## What the task requires
Transcribe all of the following material word for word, omitting the pictures from your reply.

## Record excerpts
((

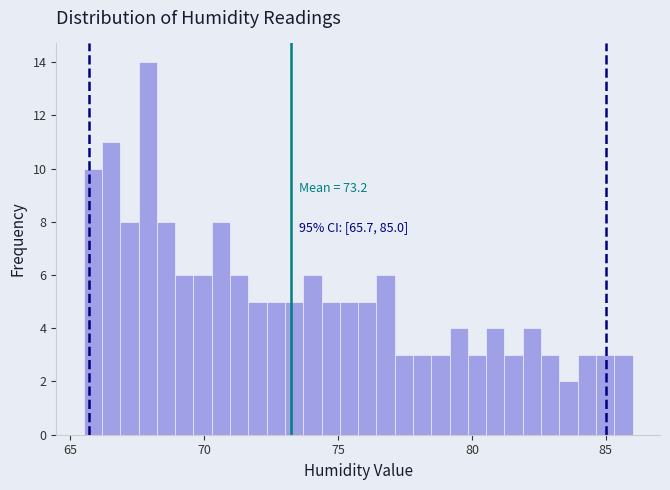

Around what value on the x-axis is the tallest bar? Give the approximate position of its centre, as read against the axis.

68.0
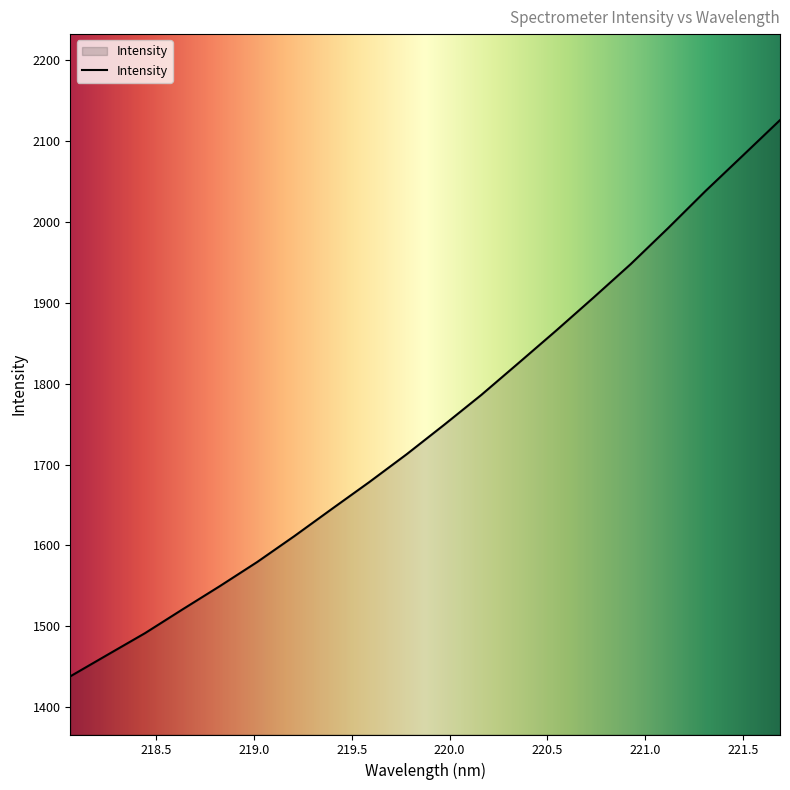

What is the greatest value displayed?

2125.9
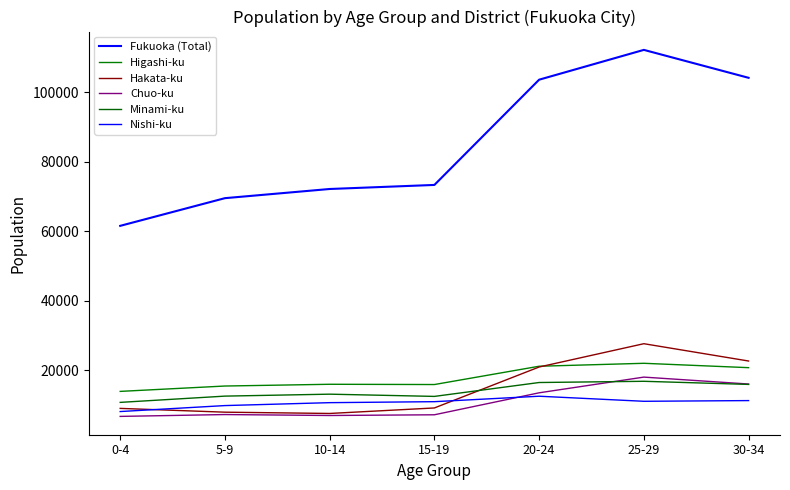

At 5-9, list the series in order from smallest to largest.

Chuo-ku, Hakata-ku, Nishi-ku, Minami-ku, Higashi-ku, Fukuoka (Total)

))

## Problem solution
Around what value on the x-axis is the tallest bar? Give the approximate position of its centre, as read against the axis.

68.0

What is the greatest value displayed?

2125.9

At 5-9, list the series in order from smallest to largest.

Chuo-ku, Hakata-ku, Nishi-ku, Minami-ku, Higashi-ku, Fukuoka (Total)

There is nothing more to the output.